Account registration form

SSH Login

Replace USERNAME below with your own username.

$ ssh USERNAME@login01.ai.r-ccs.riken.jp

Usage

Submit jobs to the system using Slurm. The following partitions are available.

Partition Max Nodes Max GPUs/Node Max Wall Time Max Memory/Node
1n1gpu 1 1 96 hours 400GB
1n2gpu 1 2 96 hours 800GB
1n4gpu 1 4 96 hours 1600GB
2n4gpu 2 4 96 hours 1600GB
4n4gpu 4 4 96 hours 1600GB
4n4gpu-p 4 4 unlimited unlimited

Module environment

The system provides several module environments for development and execution with the NVIDIA HPC Software Development Kit.

Module Description
nvhpc Standard NVHPC environment
nvhpc-nompi NVHPC without MPI; use this when you manage MPI yourself
nvhpc-hpcx NVHPC with IB and HPC-X
nvhpc-hpcx-cuda13 NVHPC with HPC-X and CUDA 13 fixed
nvhpc-byo-compiler Use the system GCC; BYO means bring your own

List available modules

Use module avail to see the detailed list of available modules.

$ module avail

List loaded modules

Use module list to check which modules are currently loaded.

$ module list

Load a module

Use module load to load the environment you want to use.

$ module load nvhpc

Switch modules

Unload the current module before loading another one.

$ module unload nvhpc
$ module load nvhpc-hpcx

Inspect a module

Use module show to check what a module changes in your environment.

$ module show nvhpc-hpcx

Submit a batch job

Create a job script such as job.sh. The following example requests one node and one GPU on the 1n1gpu partition.

#!/bin/bash
#SBATCH --job-name=test-job
#SBATCH --partition=1n1gpu
#SBATCH --nodes=1
#SBATCH --gpus-per-node=1
#SBATCH --time=00:10:00

module load nvhpc

hostname
nvidia-smi

Submit the job with sbatch.

$ sbatch job.sh

Check your jobs with squeue.

$ squeue -u $USER

Run an interactive job

With salloc

Use salloc to allocate resources for an interactive session. The following example requests one node and one GPU on the 1n1gpu partition for 10 minutes.

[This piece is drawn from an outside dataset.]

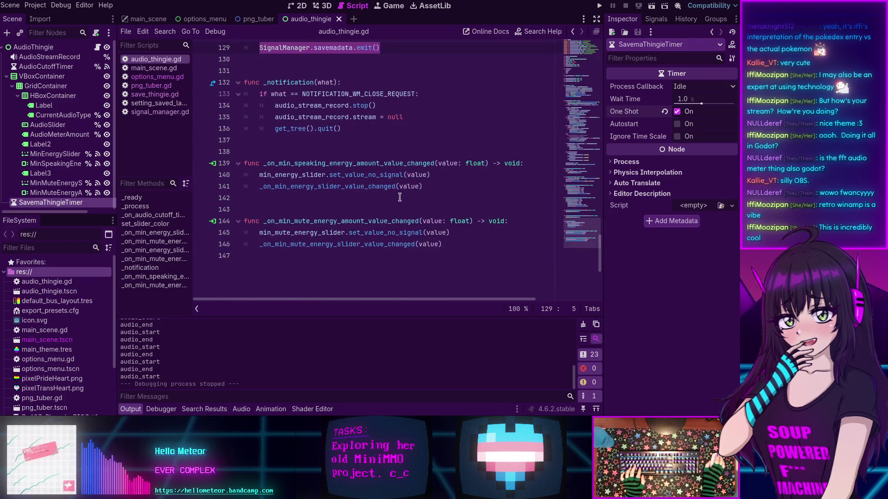
pyautogui.click(431, 183)
pyautogui.press('Return')
pyautogui.press('ctrl+v')
pyautogui.press('ctrl+s')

$ salloc --partition=1n1gpu --nodes=1 --gpus-per-node=1 --time=00:10:00

After the allocation starts, use srun to run commands on the allocated node.

$ srun hostname
$ srun nvidia-smi

When you are finished, run exit to release the interactive allocation.

$ exit
exit
salloc: Relinquishing job allocation 1066

With srun

Use srun --pty bash to start an interactive shell on a compute node. The following example requests one node and one GPU on the 1n1gpu partition for 10 minutes.

$ srun --partition=1n1gpu --nodes=1 --gpus-per-node=1 --time=00:10:00 --pty bash

When you are finished, run exit to leave the shell and end the srun job.

$ exit
exit

Cancel a job

Cancel a submitted or running job with scancel. Replace JOBID with the job ID shown by sbatch or squeue.

$ scancel JOBID

Check partition status

Use sinfo to check the status of partitions and nodes.

$ sinfo

To check a specific partition, use -p.

$ sinfo -p 1n1gpu

Local scratch storage

Each compute node provides a local scratch area on an approximately 7TB NVMe SSD. Use the USER_SCRATCH_DIR environment variable to access this scratch area from your job.

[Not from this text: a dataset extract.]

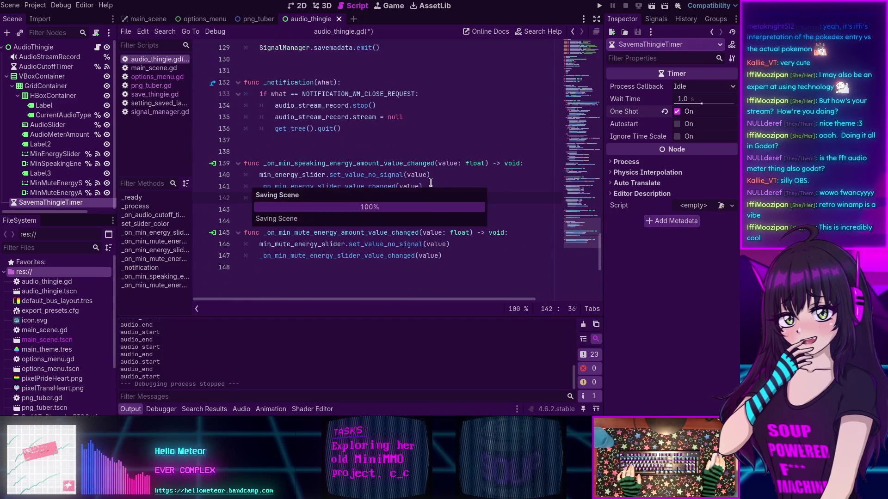
# Run the app at 1024x768 and nudge the Speaking Threshold between 0.32 and 0.33 to test syncing.
pyautogui.click(602, 7)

This storage is useful when you need fast local SSD access for temporary files, datasets, checkpoints, or intermediate results during computation. Files in this area are automatically deleted after the job finishes, so copy any results that you need to keep to your persistent storage before the job ends.

#!/bin/bash
#SBATCH --job-name=scratch-example
#SBATCH --partition=1n1gpu
#SBATCH --nodes=1
#SBATCH --gpus-per-node=1
#SBATCH --time=00:10:00

module load nvhpc

echo "Scratch directory: ${USER_SCRATCH_DIR}"

./my_application > ${USER_SCRATCH_DIR}/output.log

# Copy results that must be kept before the job finishes.
# SLURM_SUBMIT_DIR is the directory where you ran the sbatch command.
cp ${USER_SCRATCH_DIR}/output.log ${SLURM_SUBMIT_DIR}/